There is no doubt that a narrow interpretation of fiduciary duty can drive short-term behaviours. However, last year the UK's Law Commission helpfully published a report stating environmental, social or governance (ESG) issues, where financially material to the performance of an investment, should be taken into account by trustees in their investment decision making.
So, spurred on by this guidance, in October 2015, the trustees of the UK's Environment Agency Pension Fund agreed a new Policy to address the impacts of climate change, becoming, we believe, the first pension scheme to align investment policy with a 2°C goal. This has not emerged from an ethical position, but embeds the increasing risks associated with changing climate at the heart of our investment processes.
The policy we have set out represents over a decade of work weighing up climate issues as part of an investment strategy that addresses the impacts of climate change. This includes partnering with Mercer and 17 fellow investment industry participants in a research study Investing in a time of climate change to gain further insight into the investment implications of climate change.

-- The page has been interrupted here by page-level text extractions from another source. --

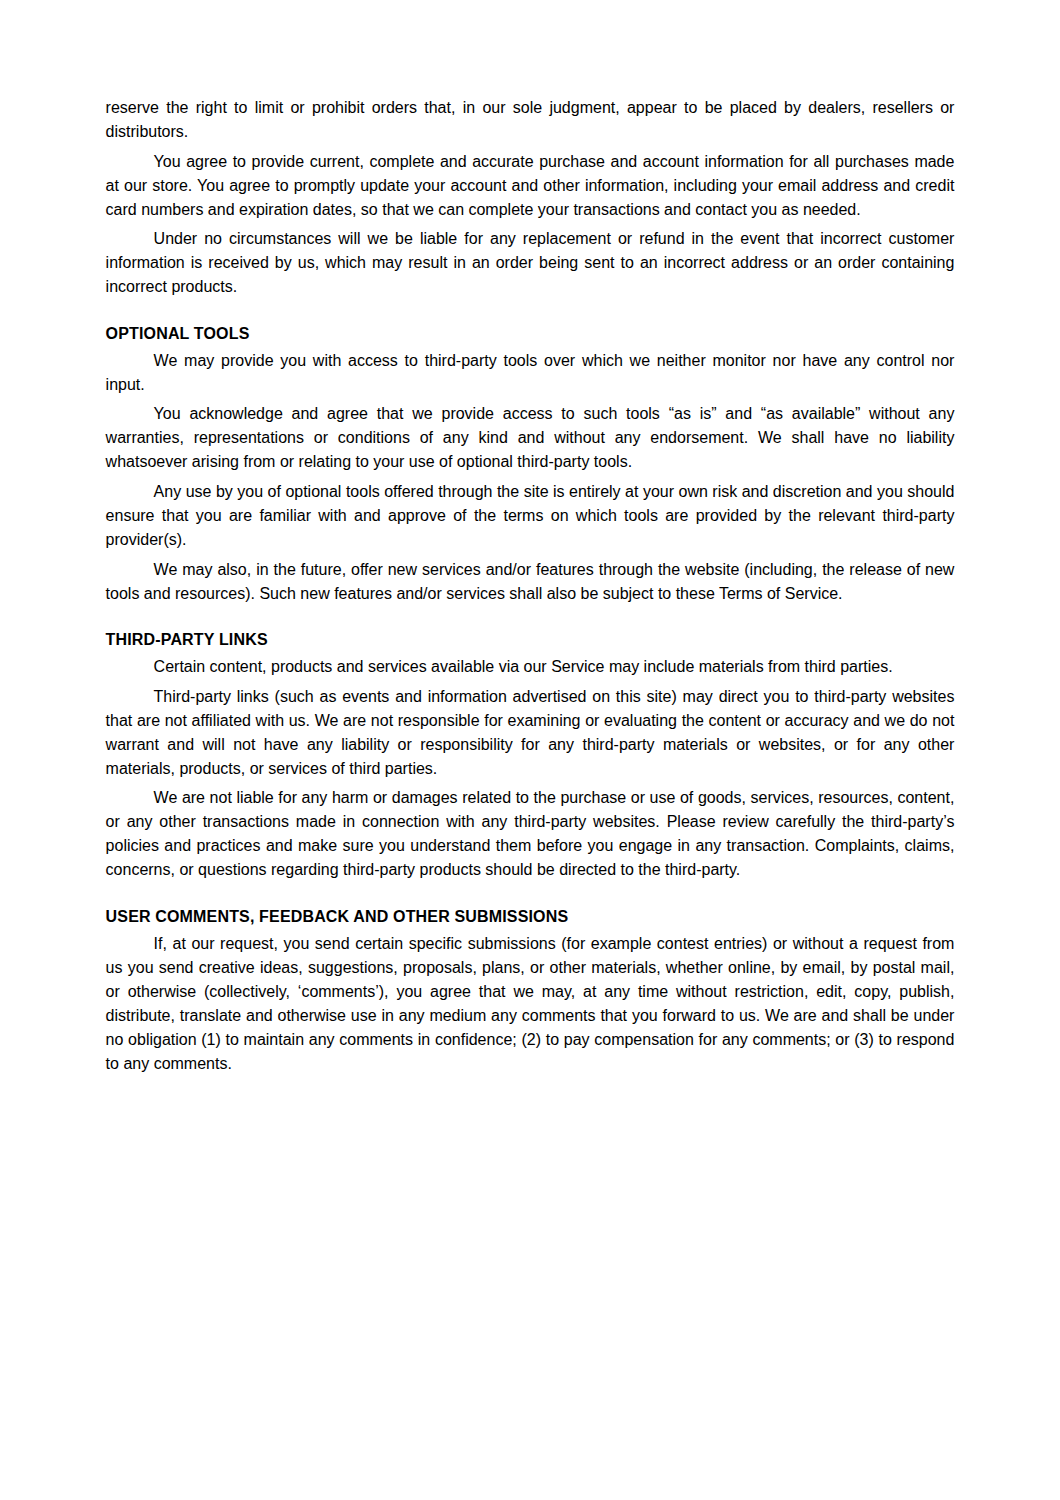reserve the right to limit or prohibit orders that, in our sole judgment, appear to be placed by dealers, resellers or distributors.
You agree to provide current, complete and accurate purchase and account information for all purchases made at our store. You agree to promptly update your account and other information, including your email address and credit card numbers and expiration dates, so that we can complete your transactions and contact you as needed.
Under no circumstances will we be liable for any replacement or refund in the event that incorrect customer information is received by us, which may result in an order being sent to an incorrect address or an order containing incorrect products.
Optional Tools
We may provide you with access to third-party tools over which we neither monitor nor have any control nor input.
You acknowledge and agree that we provide access to such tools “as is” and “as available” without any warranties, representations or conditions of any kind and without any endorsement. We shall have no liability whatsoever arising from or relating to your use of optional third-party tools.
Any use by you of optional tools offered through the site is entirely at your own risk and discretion and you should ensure that you are familiar with and approve of the terms on which tools are provided by the relevant third-party provider(s).
We may also, in the future, offer new services and/or features through the website (including, the release of new tools and resources). Such new features and/or services shall also be subject to these Terms of Service.
Third-Party Links
Certain content, products and services available via our Service may include materials from third parties.
Third-party links (such as events and information advertised on this site) may direct you to third-party websites that are not affiliated with us. We are not responsible for examining or evaluating the content or accuracy and we do not warrant and will not have any liability or responsibility for any third-party materials or websites, or for any other materials, products, or services of third parties.
We are not liable for any harm or damages related to the purchase or use of goods, services, resources, content, or any other transactions made in connection with any third-party websites. Please review carefully the third-party’s policies and practices and make sure you understand them before you engage in any transaction. Complaints, claims, concerns, or questions regarding third-party products should be directed to the third-party.
User Comments, Feedback and Other Submissions
If, at our request, you send certain specific submissions (for example contest entries) or without a request from us you send creative ideas, suggestions, proposals, plans, or other materials, whether online, by email, by postal mail, or otherwise (collectively, ‘comments’), you agree that we may, at any time without restriction, edit, copy, publish, distribute, translate and otherwise use in any medium any comments that you forward to us. We are and shall be under no obligation (1) to maintain any comments in confidence; (2) to pay compensation for any comments; or (3) to respond to any comments.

With assets of £2.9billion and liabilities stretching into next century, we believe that we would be in breach of our fiduciary duty to act in the best interests of our members if we failed to reduce our exposure to fossil fuels. We have set out a target of decarbonising our equity portfolio, reducing our exposure to "future emissions" by 90 per cent for coal and 50 per cent for oil and gas by 2020 compared to the exposure in our underlying benchmark as at 31 March 2015.
Our policy also sets out how we will deliver long term financial returns through positive investment in the low carbon economy and through engaging others in transitioning to low carbon. This will include investing almost £450m in low-carbon and energy-efficient stocks and assets, perhaps the most challenging goal to achieve.
The targets set for 2020 combines a positive investment focus with a comprehensive engagement programme that will look to specific objectives and key performance indicators for carbon intensive companies. Working with our fund managers, we will set investment case review dates for specific companies and, where insufficient progress has been made by a company, we will consider selective risk-based disinvestment.
As with other pension schemes, the Environment Agency Pension Fund is investing today to cater for the needs of our members perhaps up to 100 years from now. That we are doing so with climate impacts in mind sends, I believe, an important message: if we really want to adapt to climate change, it is crucial to embed this process deeply into our business and financial systems, enabling us to build truly sustainable models of adaptation to climate change.